[SUPPLIED PASSAGE]
- Opening Delimiter -

Practical example with NMF

2.6 BERTopic and Top2Vec

Grootendorst¹¹ (2022) and Angelov¹² (2020) proposed novel approaches to topic modeling, BERTopic and Top2Vec respectively. These models address the limitations of conventional strategies discussed so far. We explore them together in the following paragraphs.

2.6.1 Document embedding

BERTopic and Top2Vec manufacture semantic embeddings from input documents.

In the original papers, BERTopic leveraged BERT Sentence Transformers (SBERT) to manufacture high-quality, contextual word and sentence vector representations. Instead, Top2Vec used Doc2Vec to create jointly embedded word, document, and topic vectors.

At the moment of this writing, both algorithms support a variety of embedding strategies, although BERTopic has a broader coverage of embedding models:

Embedding models currently supported by BERTopic and Top2Vec. The references inside the table provide more detailed information.

2.6.2 Dimensionality reduction with UMAP

One may apply a clustering algorithm to the embeddings directly, but this would increase computational expenses and lead to poor clustering performances (due to the “curse of dimensionality”).

Therefore, a dimensionality reduction technique is applied before clustering. UMAP (Uniform Manifold Approximation and Projection) (McInnes¹³ et al., 2018) provides several benefits:

It preserves more of the local and global features of high-dimensional data in lower projected dimensions (McInnes¹³ et al., 2018).
UMAP has no computational restrictions on embedding dimensions (McInnes¹³ et al., 2018). Therefore, it can be used effectively with different document embedding strategies.
Reducing embedding dimensionality with UMAP improves the clustering performances of K-Means and HDBSCAN in terms of accuracy and time (Allaoui¹⁴ et al., 2020).
UMAP can easily scale to large datasets (Angelov¹², 2020).

2.6.3 Clustering

Both BERTopic and Top2Vec originally leveraged HDBSCAN (McInnes¹⁵ et al., 2017) as clustering algorithm.

Pros:

HDBSCAN inherits the benefits of DBSCAN and improves it (McInnes¹⁵ et al., 2017).
HDBSCAN (as DBSCAN) does not force observations into a cluster. It models unrelated observations as outliers. This improves topic representation and coherence.

Cons:

Modeling unrelated documents as outliers may result in information loss. Outliers may become a relevant portion of the original corpus in noisy datasets.

BERTopic currently supports also K-Means and agglomerative clustering algorithms, providing flexibility of choice. K-Means allows to select the desired number of clusters and forces every document into a cluster. This avoids the generation of outliers, but may also result in poorer topic representation and coherence.

2.6.4. Topic representation

BERTopic and Top2Vec differ from each other in how they manufacture a representation for the topics.

BERTopic concatenates all documents within the same cluster (topic) and applies a modified TF-IDF. In brief, it replaces documents with clusters in the original TF-IDF formula. Then, it uses the first most important words for each cluster as topic representation.

This score is called class-based TF-IDF (c TF-IDF), as it estimates the importance of words in clusters instead of documents.

- Closing Delimiter -

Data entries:
- Opening Delimiter -

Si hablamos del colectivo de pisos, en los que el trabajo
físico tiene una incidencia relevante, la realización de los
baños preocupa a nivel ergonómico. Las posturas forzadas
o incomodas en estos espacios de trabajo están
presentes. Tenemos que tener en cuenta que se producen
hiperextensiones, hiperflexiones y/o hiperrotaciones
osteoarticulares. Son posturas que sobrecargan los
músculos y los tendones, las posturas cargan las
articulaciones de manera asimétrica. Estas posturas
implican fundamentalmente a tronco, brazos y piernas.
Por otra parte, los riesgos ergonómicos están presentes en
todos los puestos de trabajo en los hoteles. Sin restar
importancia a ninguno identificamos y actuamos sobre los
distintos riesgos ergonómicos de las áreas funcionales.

- Closing Delimiter -
- Opening Delimiter -

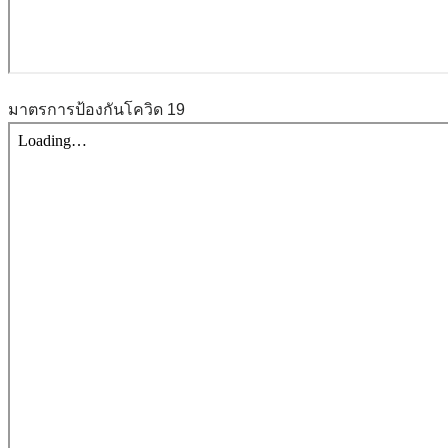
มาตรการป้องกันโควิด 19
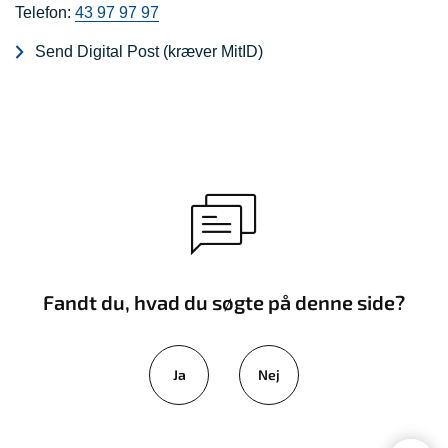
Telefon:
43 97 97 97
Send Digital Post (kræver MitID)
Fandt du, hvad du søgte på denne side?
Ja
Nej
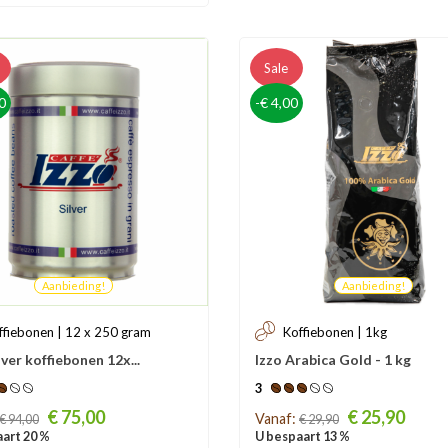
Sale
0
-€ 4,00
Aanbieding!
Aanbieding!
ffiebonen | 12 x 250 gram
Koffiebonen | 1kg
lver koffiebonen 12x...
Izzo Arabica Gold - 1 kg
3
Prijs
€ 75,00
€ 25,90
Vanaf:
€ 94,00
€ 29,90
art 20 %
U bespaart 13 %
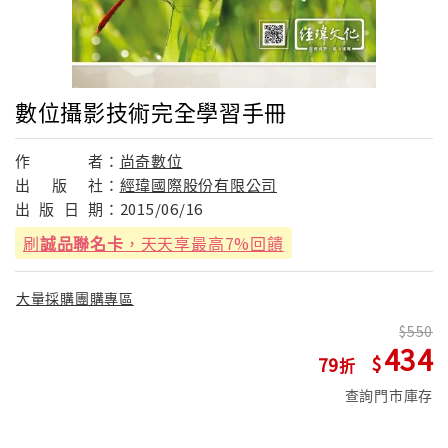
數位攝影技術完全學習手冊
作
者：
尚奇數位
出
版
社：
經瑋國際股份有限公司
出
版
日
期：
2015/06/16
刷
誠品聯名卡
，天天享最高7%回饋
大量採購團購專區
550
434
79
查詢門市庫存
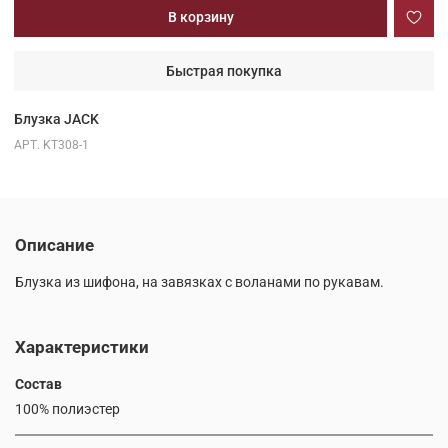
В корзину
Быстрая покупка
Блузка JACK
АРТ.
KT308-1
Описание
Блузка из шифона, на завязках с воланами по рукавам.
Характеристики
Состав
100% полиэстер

- Closing Delimiter -

[ASSIGNED TASK]
Answer these three questions using the BERTopic and Top2Vec section.
1. Which method did Top2Vec use in its original paper to create jointly embedded word, document, and topic vectors?
2. How does HDBSCAN handle unrelated observations?
3. What is the score called that BERTopic uses to estimate the importance of words in clusters?

[RESULT OF THE EXERCISE]
1. Doc2Vec.
2. It models them as outliers rather than forcing them into a cluster.
3. Class-based TF-IDF (c TF-IDF).